--- Selected passage ---
#####

Metadata-Version: 2.1
Name: CobWeb-lnx
Version: 1.0.0
Summary: CobWeb is a Python library for web scraping. The library consists of two classes: Spider and Scraper.
Author-email: "Gonçalo Marques (_lnx/lnxdread)" <gmgoncalo7@gmail.com>
Project-URL: Homepage, https://github.com/GoncaloMark/Amara-CobWeb
Project-URL: Bug Tracker, https://github.com/GoncaloMark/Amara-CobWeb/issues
Keywords: data,crawler,scraper
Classifier: Programming Language :: Python :: 3
Classifier: License :: OSI Approved :: MIT License
Classifier: Operating System :: OS Independent
Requires-Python: >=3.7
Description-Content-Type: text/markdown
License-File: LICENSE.md

# CobWeb

CobWeb is a Python library for web scraping. The library consists of two classes: Spider and Scraper.

## Spider

The Spider class is used to crawl a website and identify internal and external links. It has the following methods:

    __init__(self, url, max_hops = 0): Initializes a Spider object with the given URL and maximum number of links to follow from the initial URL.

#####

--- Dataset entries ---
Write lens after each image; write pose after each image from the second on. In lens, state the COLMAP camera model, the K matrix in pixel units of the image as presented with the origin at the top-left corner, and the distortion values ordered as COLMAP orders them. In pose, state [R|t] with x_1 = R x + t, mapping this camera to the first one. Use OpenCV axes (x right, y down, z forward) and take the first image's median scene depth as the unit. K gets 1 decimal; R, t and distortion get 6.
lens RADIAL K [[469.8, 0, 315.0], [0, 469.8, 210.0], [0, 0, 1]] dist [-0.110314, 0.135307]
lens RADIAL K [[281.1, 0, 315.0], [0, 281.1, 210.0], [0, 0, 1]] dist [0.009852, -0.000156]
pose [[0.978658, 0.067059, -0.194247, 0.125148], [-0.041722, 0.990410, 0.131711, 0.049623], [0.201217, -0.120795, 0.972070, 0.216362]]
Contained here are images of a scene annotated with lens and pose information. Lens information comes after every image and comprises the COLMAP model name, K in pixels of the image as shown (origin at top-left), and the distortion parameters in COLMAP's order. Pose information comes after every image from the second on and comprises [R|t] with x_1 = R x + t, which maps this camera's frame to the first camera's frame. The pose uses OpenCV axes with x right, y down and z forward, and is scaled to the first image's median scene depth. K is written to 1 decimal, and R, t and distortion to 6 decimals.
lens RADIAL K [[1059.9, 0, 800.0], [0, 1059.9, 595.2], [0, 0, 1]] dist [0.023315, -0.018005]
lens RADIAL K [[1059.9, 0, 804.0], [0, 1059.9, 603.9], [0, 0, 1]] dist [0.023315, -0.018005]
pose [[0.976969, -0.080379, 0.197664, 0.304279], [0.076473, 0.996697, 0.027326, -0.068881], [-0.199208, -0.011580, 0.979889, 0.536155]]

#####

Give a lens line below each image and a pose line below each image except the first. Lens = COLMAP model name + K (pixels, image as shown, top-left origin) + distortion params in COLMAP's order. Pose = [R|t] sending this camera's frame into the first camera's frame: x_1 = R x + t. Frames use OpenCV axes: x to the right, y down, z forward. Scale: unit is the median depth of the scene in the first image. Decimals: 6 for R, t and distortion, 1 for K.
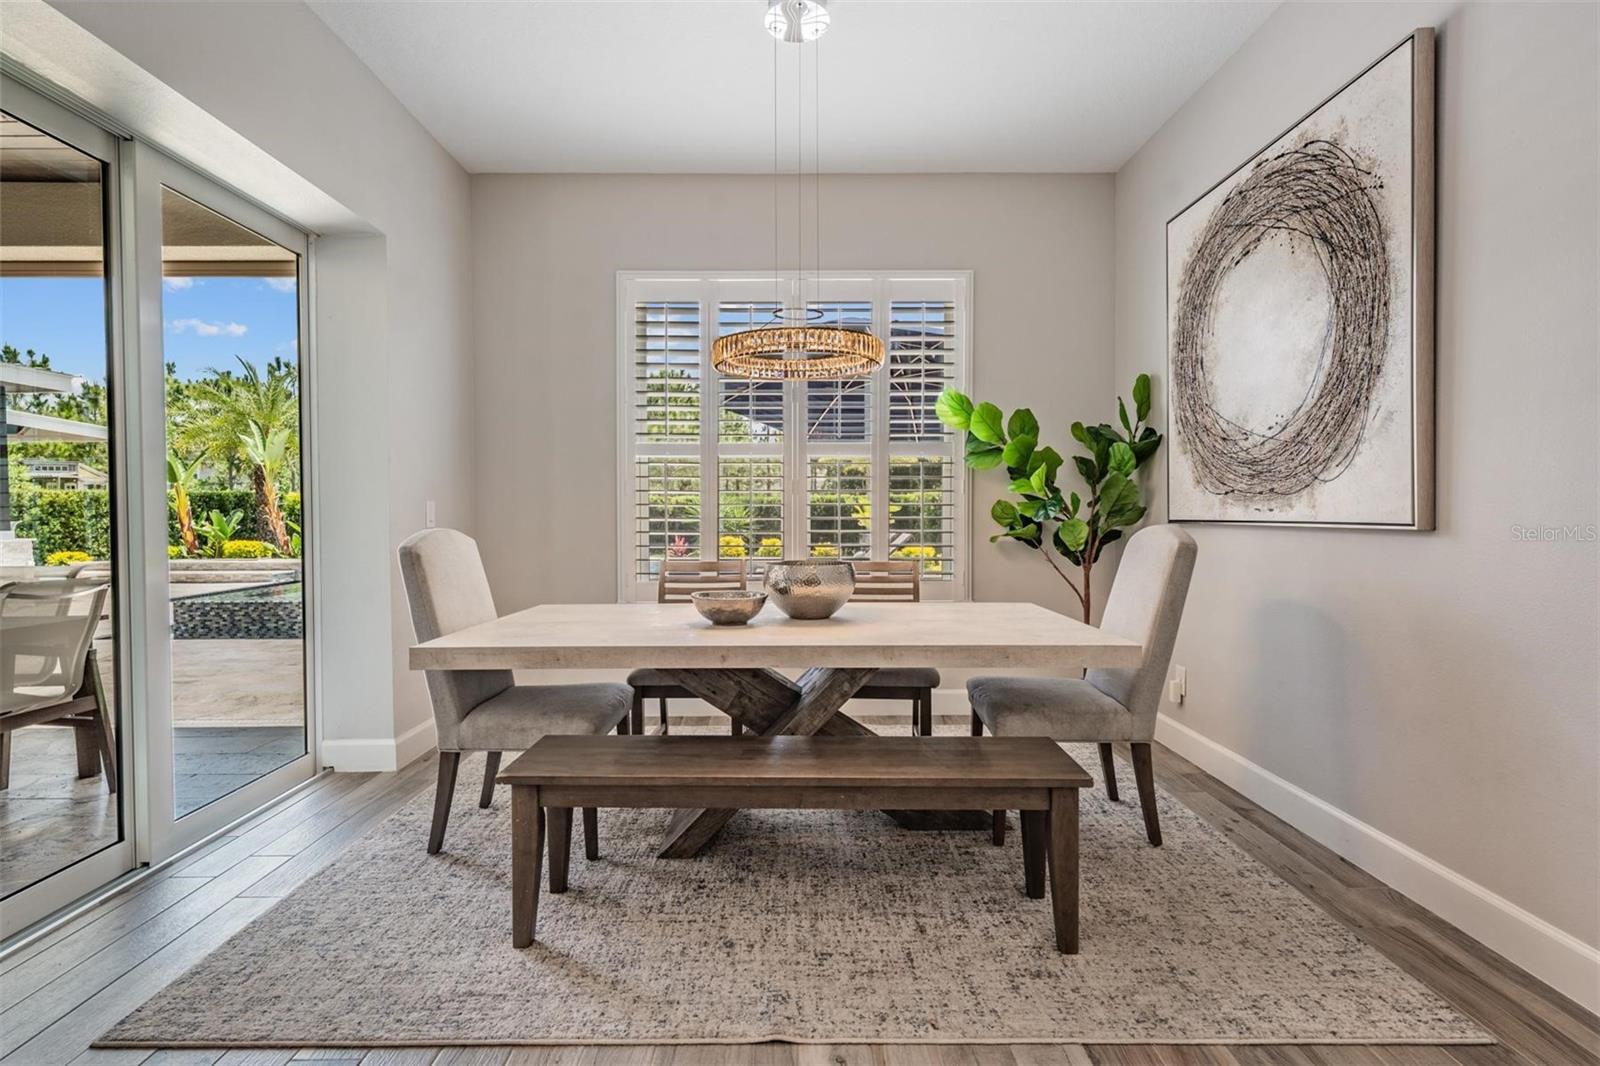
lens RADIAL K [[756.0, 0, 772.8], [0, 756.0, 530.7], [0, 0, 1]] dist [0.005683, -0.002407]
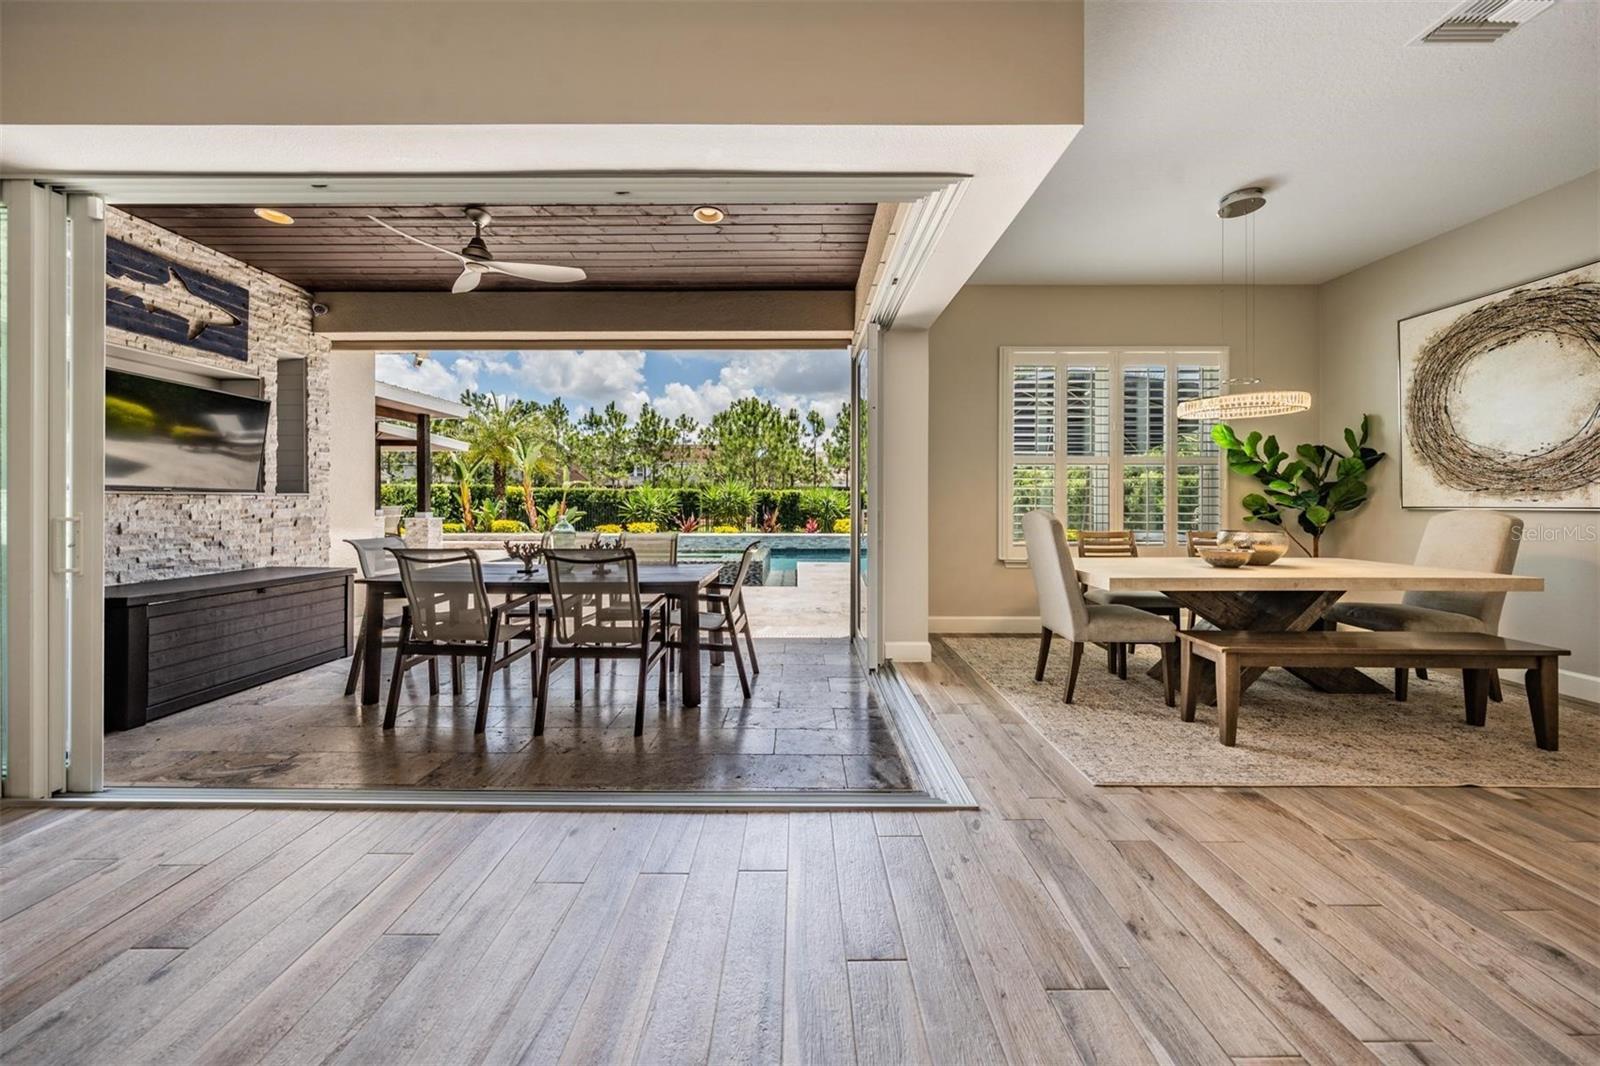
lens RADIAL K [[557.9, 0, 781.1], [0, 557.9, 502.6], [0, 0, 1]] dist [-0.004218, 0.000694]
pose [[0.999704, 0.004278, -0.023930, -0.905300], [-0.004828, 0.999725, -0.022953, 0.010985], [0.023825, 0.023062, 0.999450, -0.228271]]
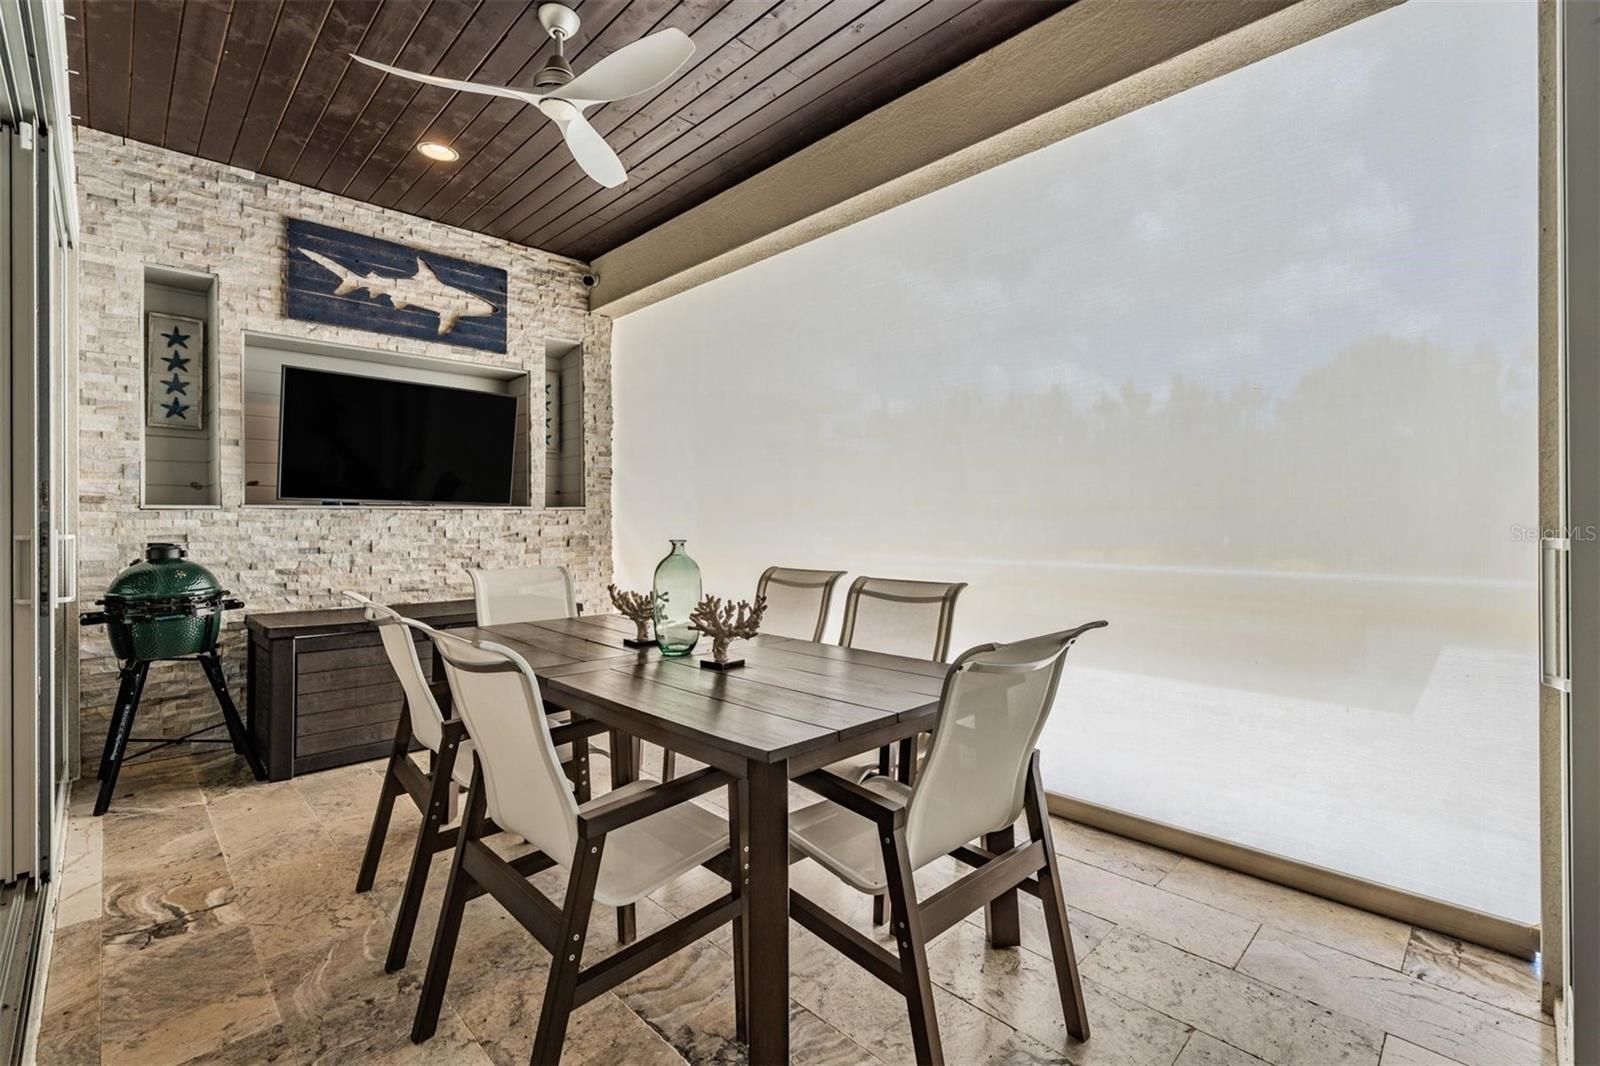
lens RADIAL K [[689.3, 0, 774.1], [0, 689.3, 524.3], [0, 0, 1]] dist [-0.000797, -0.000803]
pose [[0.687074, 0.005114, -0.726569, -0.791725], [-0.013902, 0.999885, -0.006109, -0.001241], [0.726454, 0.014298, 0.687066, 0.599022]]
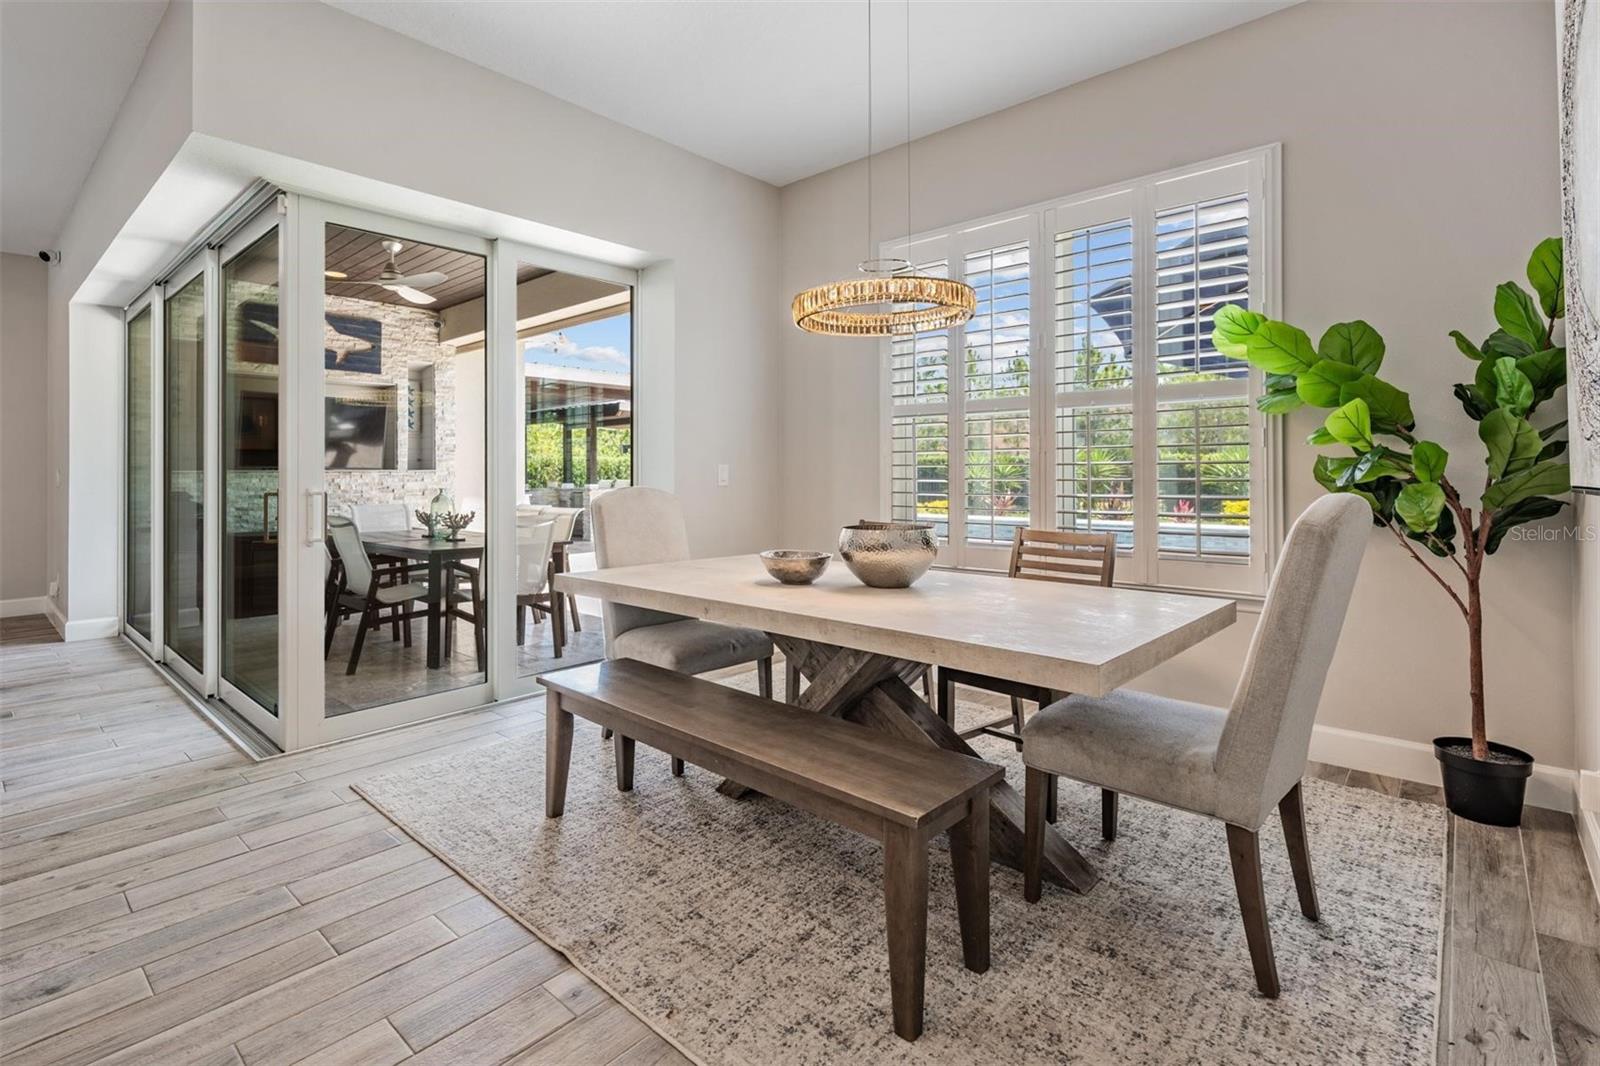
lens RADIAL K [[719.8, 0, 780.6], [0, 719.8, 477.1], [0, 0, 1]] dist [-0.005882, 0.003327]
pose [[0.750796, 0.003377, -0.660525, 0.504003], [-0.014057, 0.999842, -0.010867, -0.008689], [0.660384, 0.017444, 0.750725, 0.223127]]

#####

--- Questions to answer ---
A) Switch "crawl" to "traverse" in the stretch of the CobWeb description from "The Spider class" through "the initial URL.", and write that stretch out again.
B) According to the CobWeb description, which two classes make up the library?

--- Expected responses ---
A)
The Spider class is used to traverse a website and identify internal and external links. It has the following methods:

    __init__(self, url, max_hops = 0): Initializes a Spider object with the given URL and maximum number of links to follow from the initial URL.

B) Spider and Scraper.